Data items
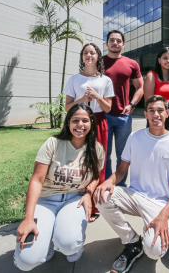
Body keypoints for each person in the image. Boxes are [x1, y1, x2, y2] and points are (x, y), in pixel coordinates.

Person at [94, 95, 169, 273]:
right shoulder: (135, 138)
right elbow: (121, 171)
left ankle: (156, 231)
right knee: (101, 196)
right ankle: (131, 241)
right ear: (145, 114)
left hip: (160, 204)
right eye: (151, 111)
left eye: (160, 110)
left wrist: (165, 214)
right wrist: (108, 181)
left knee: (153, 251)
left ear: (167, 113)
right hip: (134, 195)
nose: (156, 114)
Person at [14, 104, 104, 270]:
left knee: (69, 245)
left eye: (85, 120)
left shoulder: (96, 149)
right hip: (46, 200)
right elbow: (36, 180)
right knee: (26, 262)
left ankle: (73, 246)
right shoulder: (53, 143)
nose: (80, 125)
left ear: (91, 123)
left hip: (74, 200)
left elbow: (96, 176)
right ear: (68, 123)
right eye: (75, 120)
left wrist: (88, 193)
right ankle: (45, 245)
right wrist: (28, 218)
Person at [64, 42, 114, 221]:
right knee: (78, 161)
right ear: (82, 57)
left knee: (98, 163)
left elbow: (108, 108)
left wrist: (97, 97)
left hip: (99, 121)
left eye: (92, 52)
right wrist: (83, 98)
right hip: (78, 121)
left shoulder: (105, 80)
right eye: (86, 53)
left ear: (98, 56)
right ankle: (76, 201)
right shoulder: (74, 79)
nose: (89, 55)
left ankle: (95, 205)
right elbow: (67, 107)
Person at [103, 30, 145, 186]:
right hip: (103, 115)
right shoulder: (99, 62)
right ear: (106, 43)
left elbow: (140, 87)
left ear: (123, 44)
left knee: (123, 155)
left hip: (123, 117)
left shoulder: (131, 63)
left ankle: (120, 185)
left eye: (118, 41)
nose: (115, 43)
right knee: (105, 155)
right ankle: (106, 185)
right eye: (112, 40)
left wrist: (132, 104)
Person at [144, 47, 169, 135]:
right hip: (157, 116)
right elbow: (148, 101)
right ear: (159, 60)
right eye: (165, 58)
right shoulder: (151, 76)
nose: (168, 61)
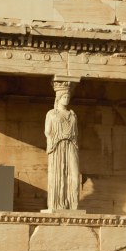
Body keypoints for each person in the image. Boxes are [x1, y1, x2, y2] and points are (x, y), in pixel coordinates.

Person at [45, 82, 80, 211]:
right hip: (57, 146)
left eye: (68, 96)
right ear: (58, 98)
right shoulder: (51, 114)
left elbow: (76, 132)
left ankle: (72, 204)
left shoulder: (72, 114)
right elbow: (47, 131)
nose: (67, 99)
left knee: (74, 175)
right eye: (64, 96)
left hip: (71, 145)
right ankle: (57, 204)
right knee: (58, 174)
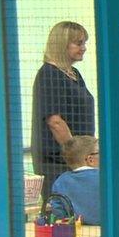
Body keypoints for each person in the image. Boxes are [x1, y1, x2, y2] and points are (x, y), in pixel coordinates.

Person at [31, 21, 95, 197]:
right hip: (60, 162)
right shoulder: (49, 73)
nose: (84, 48)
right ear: (62, 44)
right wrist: (76, 155)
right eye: (78, 43)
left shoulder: (74, 74)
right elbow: (55, 122)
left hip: (79, 160)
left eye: (84, 43)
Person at [50, 135, 100, 224]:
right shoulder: (105, 178)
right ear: (90, 160)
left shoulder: (61, 181)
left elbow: (58, 210)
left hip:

Activity: Could each line of the data be written out exactly, with no pictures included?

Reply:
Body keypoints for each person in the image. Boxes are [x1, y1, x2, y2] and points are (x, y), in pixel coordinates.

Person at [94, 95, 169, 273]:
right shoulder: (135, 138)
right elbow: (121, 171)
left ankle: (156, 231)
right knee: (101, 196)
right ankle: (131, 241)
right ear: (145, 114)
left hip: (160, 204)
right eye: (151, 111)
left eye: (160, 110)
left wrist: (165, 214)
right wrist: (108, 181)
left knee: (153, 251)
left ear: (167, 113)
right hip: (134, 195)
nose: (156, 114)
Person at [14, 104, 104, 270]:
left knee: (69, 245)
left eye: (85, 120)
left shoulder: (96, 149)
right hip: (46, 200)
right elbow: (36, 180)
right knee: (26, 262)
left ankle: (73, 246)
right shoulder: (53, 143)
nose: (80, 125)
left ear: (91, 123)
left hip: (74, 200)
left elbow: (96, 176)
right ear: (68, 123)
right eye: (75, 120)
left wrist: (88, 193)
right ankle: (45, 245)
right wrist: (28, 218)
Person at [64, 42, 114, 221]:
right knee: (78, 161)
right ear: (82, 57)
left knee: (98, 163)
left elbow: (108, 108)
left wrist: (97, 97)
left hip: (99, 121)
left eye: (92, 52)
right wrist: (83, 98)
right hip: (78, 121)
left shoulder: (105, 80)
right eye: (86, 53)
left ear: (98, 56)
right ankle: (76, 201)
right shoulder: (74, 79)
nose: (89, 55)
left ankle: (95, 205)
right elbow: (67, 107)
Person at [103, 30, 145, 186]:
right hip: (103, 115)
right shoulder: (99, 62)
right ear: (106, 43)
left elbow: (140, 87)
left ear: (123, 44)
left knee: (123, 155)
left hip: (123, 117)
left shoulder: (131, 63)
left ankle: (120, 185)
left eye: (118, 41)
nose: (115, 43)
right knee: (105, 155)
right ankle: (106, 185)
right eye: (112, 40)
left wrist: (132, 104)
Person at [144, 47, 169, 135]:
right hip: (157, 116)
right elbow: (148, 101)
right ear: (159, 60)
right eye: (165, 58)
right shoulder: (151, 76)
nose: (168, 61)
Body keypoints for each person in the image. Boxes are [x1, y1, x2, y2] and points are (x, y), in pixel coordinates.

Person at [45, 82, 80, 211]:
right hip: (57, 146)
left eye: (68, 96)
right ear: (58, 98)
right shoulder: (51, 114)
left elbow: (76, 132)
left ankle: (72, 204)
left shoulder: (72, 114)
right elbow: (47, 131)
nose: (67, 99)
left knee: (74, 175)
right eye: (64, 96)
left hip: (71, 145)
right ankle: (57, 204)
right knee: (58, 174)
Body keypoints for each person in the image. Boxes are [x1, y1, x2, y2] and points are (x, y), in pixel coordinates.

Person at [31, 21, 95, 197]:
right hip: (60, 162)
right shoulder: (49, 73)
nose: (84, 48)
right ear: (62, 44)
right wrist: (76, 155)
right eye: (78, 43)
left shoulder: (74, 74)
right elbow: (55, 122)
left hip: (79, 160)
left eye: (84, 43)
Person at [50, 135, 100, 224]:
right shoulder: (105, 178)
right ear: (90, 160)
left shoulder: (61, 181)
left elbow: (58, 210)
left hip:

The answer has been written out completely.